*INPUT DATA*
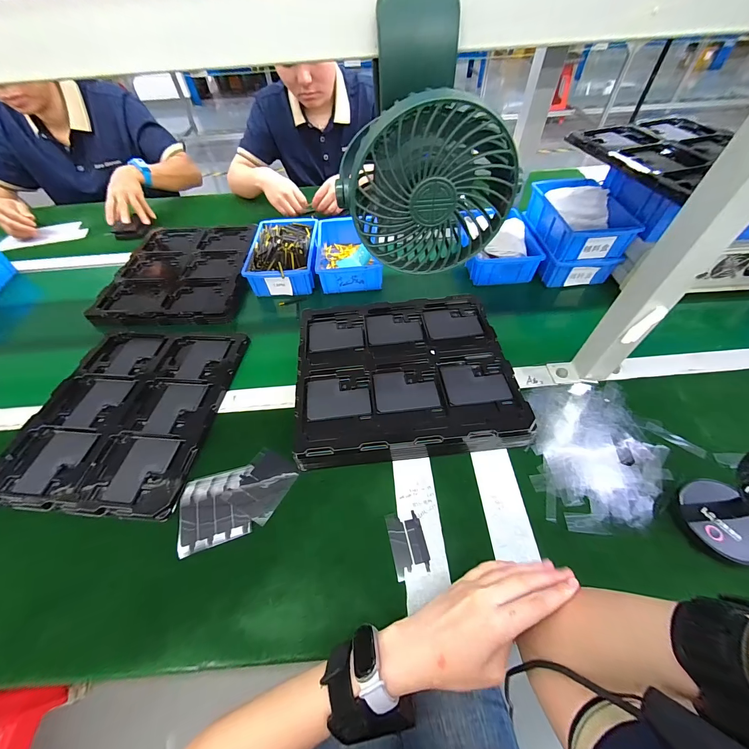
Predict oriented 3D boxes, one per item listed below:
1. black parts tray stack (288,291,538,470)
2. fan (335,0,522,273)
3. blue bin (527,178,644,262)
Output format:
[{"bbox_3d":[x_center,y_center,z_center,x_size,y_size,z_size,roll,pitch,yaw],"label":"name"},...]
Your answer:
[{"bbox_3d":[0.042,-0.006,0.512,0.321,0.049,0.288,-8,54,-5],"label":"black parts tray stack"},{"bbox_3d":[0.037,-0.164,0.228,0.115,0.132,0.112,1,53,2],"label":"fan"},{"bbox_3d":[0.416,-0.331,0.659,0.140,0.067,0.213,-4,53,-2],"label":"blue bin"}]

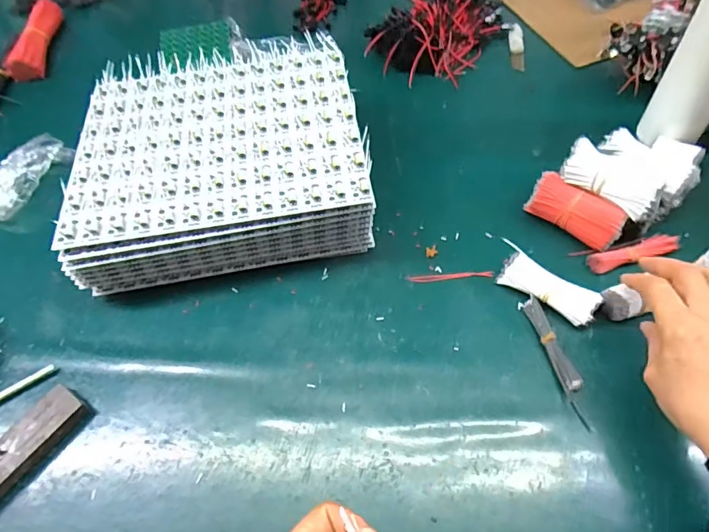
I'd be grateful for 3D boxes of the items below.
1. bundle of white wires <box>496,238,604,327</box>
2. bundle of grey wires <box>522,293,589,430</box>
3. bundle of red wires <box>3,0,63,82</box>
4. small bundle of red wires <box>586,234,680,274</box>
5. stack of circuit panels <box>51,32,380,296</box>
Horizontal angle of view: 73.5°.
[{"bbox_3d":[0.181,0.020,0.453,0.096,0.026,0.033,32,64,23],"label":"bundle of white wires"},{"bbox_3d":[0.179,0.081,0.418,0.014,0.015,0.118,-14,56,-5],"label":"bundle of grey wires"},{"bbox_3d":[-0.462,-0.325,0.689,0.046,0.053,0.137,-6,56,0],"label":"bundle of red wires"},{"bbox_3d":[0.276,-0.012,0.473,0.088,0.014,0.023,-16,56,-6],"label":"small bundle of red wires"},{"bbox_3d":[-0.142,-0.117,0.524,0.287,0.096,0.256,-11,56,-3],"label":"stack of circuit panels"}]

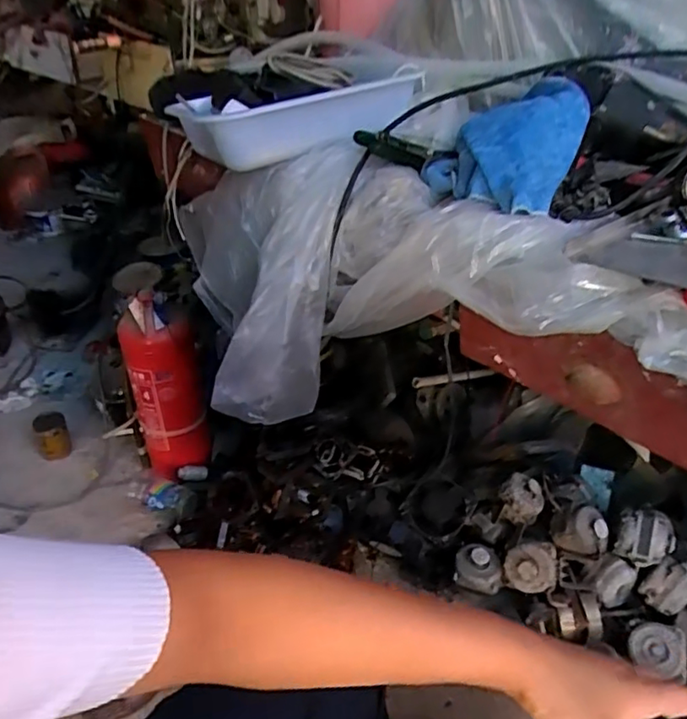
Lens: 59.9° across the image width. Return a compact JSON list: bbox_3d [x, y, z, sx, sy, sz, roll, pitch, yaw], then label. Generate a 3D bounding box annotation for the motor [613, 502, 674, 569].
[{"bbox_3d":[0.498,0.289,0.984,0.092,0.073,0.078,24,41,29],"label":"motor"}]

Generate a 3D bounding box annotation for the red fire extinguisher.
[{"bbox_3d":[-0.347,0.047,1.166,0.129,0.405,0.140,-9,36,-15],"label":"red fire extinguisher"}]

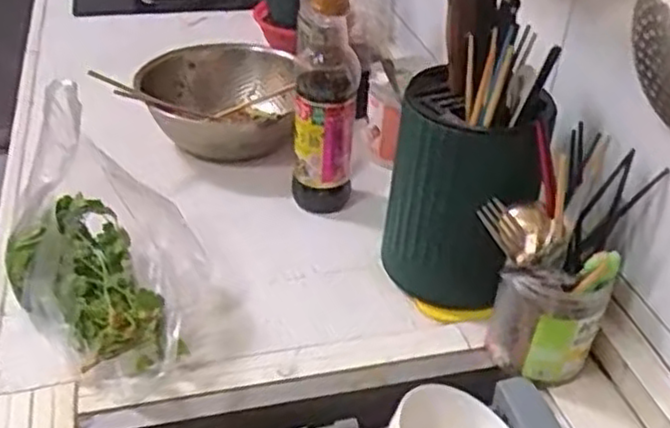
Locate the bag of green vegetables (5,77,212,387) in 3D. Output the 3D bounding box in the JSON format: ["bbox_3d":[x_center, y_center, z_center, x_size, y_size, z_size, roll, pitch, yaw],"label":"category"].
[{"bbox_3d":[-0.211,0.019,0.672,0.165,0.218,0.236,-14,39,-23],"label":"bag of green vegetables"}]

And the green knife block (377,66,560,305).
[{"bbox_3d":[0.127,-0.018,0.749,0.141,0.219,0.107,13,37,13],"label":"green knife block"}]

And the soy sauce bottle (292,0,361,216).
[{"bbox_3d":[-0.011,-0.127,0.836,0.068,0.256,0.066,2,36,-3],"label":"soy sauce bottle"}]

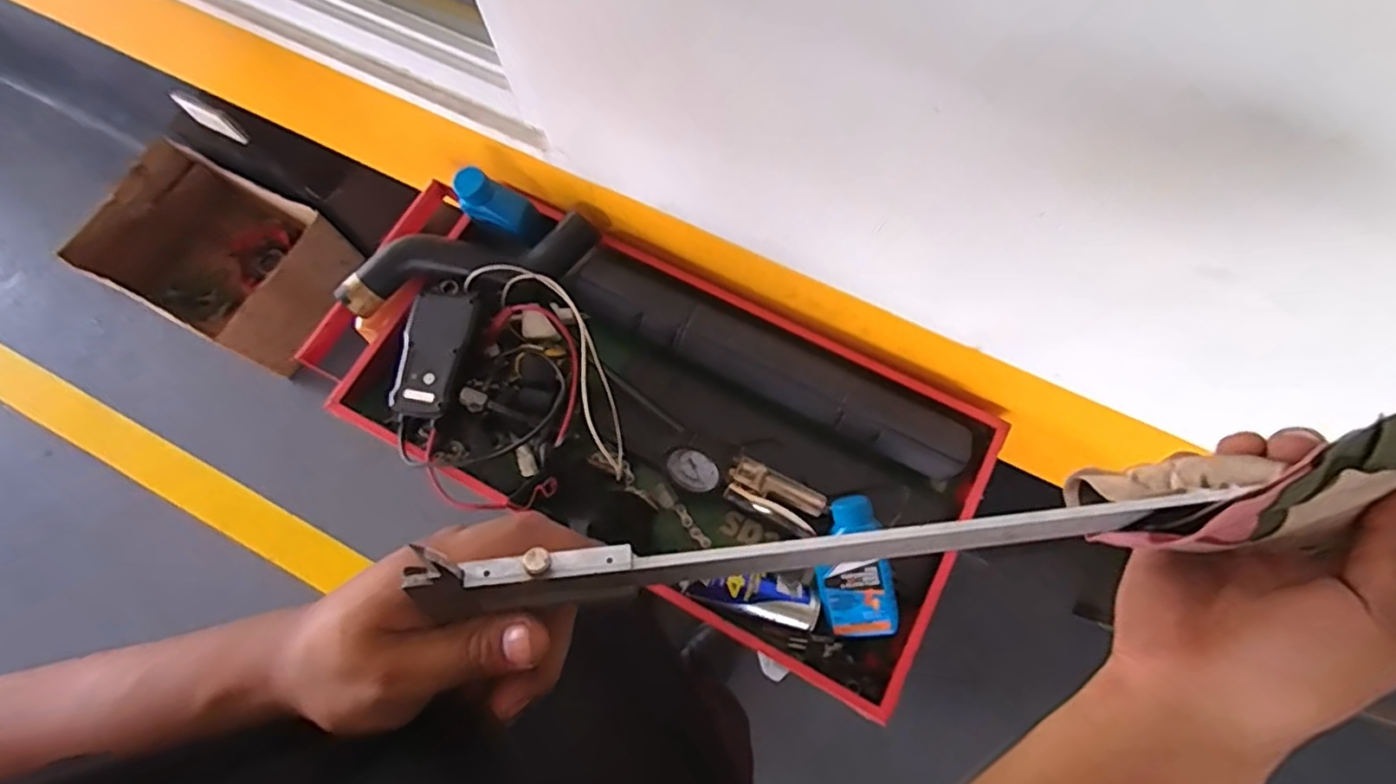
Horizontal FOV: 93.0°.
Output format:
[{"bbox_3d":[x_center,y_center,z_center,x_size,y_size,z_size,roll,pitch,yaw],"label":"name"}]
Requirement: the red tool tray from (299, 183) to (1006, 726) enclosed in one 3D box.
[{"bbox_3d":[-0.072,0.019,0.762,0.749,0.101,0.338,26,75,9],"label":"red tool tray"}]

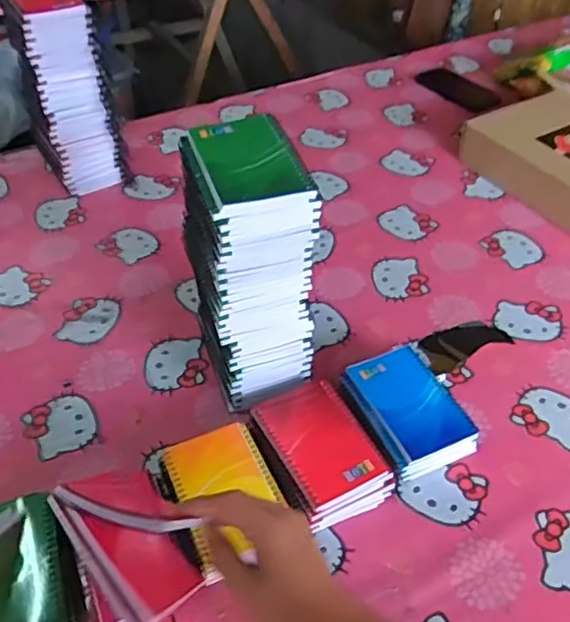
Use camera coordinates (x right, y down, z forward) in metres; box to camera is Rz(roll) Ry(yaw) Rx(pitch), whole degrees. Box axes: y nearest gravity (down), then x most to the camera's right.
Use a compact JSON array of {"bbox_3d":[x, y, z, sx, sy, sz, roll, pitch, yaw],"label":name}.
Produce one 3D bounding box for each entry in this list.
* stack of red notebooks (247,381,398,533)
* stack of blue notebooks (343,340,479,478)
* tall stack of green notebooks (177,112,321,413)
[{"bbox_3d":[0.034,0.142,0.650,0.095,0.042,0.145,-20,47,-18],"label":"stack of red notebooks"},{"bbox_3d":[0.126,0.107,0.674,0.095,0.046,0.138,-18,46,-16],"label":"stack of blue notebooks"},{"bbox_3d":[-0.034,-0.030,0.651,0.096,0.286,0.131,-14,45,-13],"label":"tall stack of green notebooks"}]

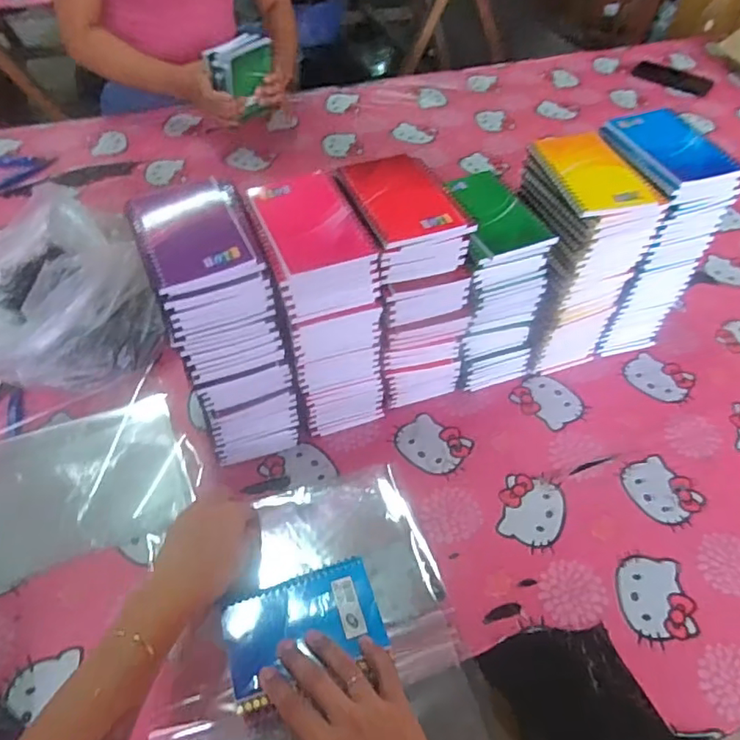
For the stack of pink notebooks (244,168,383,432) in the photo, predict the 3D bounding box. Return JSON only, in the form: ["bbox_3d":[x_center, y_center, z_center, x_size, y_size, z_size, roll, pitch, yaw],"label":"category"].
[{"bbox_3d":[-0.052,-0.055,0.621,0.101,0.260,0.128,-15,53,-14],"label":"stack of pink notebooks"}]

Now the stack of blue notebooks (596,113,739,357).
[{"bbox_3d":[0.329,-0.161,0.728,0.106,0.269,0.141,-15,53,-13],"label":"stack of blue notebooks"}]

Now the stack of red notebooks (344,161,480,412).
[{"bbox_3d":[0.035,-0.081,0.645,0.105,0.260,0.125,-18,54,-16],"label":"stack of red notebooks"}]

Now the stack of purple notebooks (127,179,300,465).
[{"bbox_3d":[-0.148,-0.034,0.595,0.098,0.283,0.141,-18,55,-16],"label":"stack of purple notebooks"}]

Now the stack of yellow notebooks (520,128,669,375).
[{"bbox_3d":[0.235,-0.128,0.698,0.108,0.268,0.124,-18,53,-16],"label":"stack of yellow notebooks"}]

*BRIEF*
For every line above that includes the word "below", return the line.

*RESPONSE TO THIS EXERCISE*
Predict oriented 3D boxes, one per item listed below:
I'd be grateful for 3D boxes of the items below.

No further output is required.